- [Work instructions]:
[1] In the mailing-list post about ASPEED cursor soft lockups, reproduce word for word the passage starting with "On Tue, May" and going on through "stuck for 22s!".
[2] Render this sentence from the mailing-list post about ASPEED cursor soft lockups in Spanish: "I have a patch that I think is the proper fix."
[3] Write what comes next in the mailing-list post about ASPEED cursor soft lockups, picking up after its final line.

- [Document section]:
Re: ast: cursor flashing softlockups

From: David Daney
Date: Tue May 17 2016 - 14:07:56 EST


On 05/17/2016 10:39 AM, David Daney wrote:
I can confirm this.

I have a patch that I think is the proper fix. You should see it soon (after I test it a bit more)

Thanks,
David Daney


[...]


On Tue, May 17, 2016 at 4:07 AM, Dann Frazier
<dann.frazier@xxxxxxxxxxxxx> wrote:
Hi,
I'm observing a soft lockup issue w/ the ASPEED controller on an
arm64 server platform. This was originally seen on Ubuntu's 4.4
kernel, but it is reproducible w/ vanilla 4.6-rc7 as well.

[ 32.792656] NMI watchdog: BUG: soft lockup - CPU#38 stuck for 22s!

Data items:
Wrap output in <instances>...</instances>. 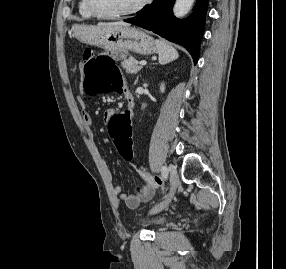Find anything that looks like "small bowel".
I'll list each match as a JSON object with an SVG mask.
<instances>
[{"mask_svg":"<svg viewBox=\"0 0 286 269\" xmlns=\"http://www.w3.org/2000/svg\"><path fill=\"white\" fill-rule=\"evenodd\" d=\"M120 91L124 94L125 99H126L125 108L127 109V111H131L132 113L134 109V99H133L132 93L126 87H122ZM82 105H84L83 102H82ZM111 113H115V108H108L107 111H100L101 123H108L109 116L112 115ZM81 120L85 128L91 131L92 130V118H91L90 113L84 108L81 112ZM138 172L141 178H143L146 181H150L149 176L143 169H140ZM108 178L109 179L112 178V175L110 172H108ZM113 193L118 198L123 200L129 208L136 209L139 207V205L142 202L147 201L152 198V196L154 195V190L151 187H147L143 194H140V195L126 194L122 186L117 185L113 187Z\"/></svg>","mask_w":286,"mask_h":269,"instance_id":"small-bowel-1","label":"small bowel"}]
</instances>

- [Expected answers]:
[1]
On Tue, May 17, 2016 at 4:07 AM, Dann Frazier
<dann.frazier@xxxxxxxxxxxxx> wrote:
Hi,
I'm observing a soft lockup issue w/ the ASPEED controller on an
arm64 server platform. This was originally seen on Ubuntu's 4.4
kernel, but it is reproducible w/ vanilla 4.6-rc7 as well.

[ 32.792656] NMI watchdog: BUG: soft lockup - CPU#38 stuck for 22s!

[2] Tengo un parche que creo que es la solución correcta.

[3]
[swapper/38:0]

I observe this just once each time I boot into debian-installer (I'm
using a serial console, but the ast module gets loaded during
startup).

I have figured out that it is caused by 'mod_timer(timer, jiffies)' and
'ops->cur_blink_jiffies' is observed as zero in cursor_timer_handler()
when the issue happened.

Thanks for tracking this down.

This softlockup looks to be caused by:

commit 27a4c827c34ac4256a190cc9d24607f953c1c459
Author: Scot Doyle <lkml14@xxxxxxxxxxxxx>
Date: Thu Mar 26 13:56:38 2015 +0000

fbcon: use the cursor blink interval provided by vt

vt now provides a cursor blink interval via vc_data. Use this
interval instead of the currently hardcoded 200 msecs. Store
it in
fbcon_ops to avoid locking the console in cursor_timer_handler().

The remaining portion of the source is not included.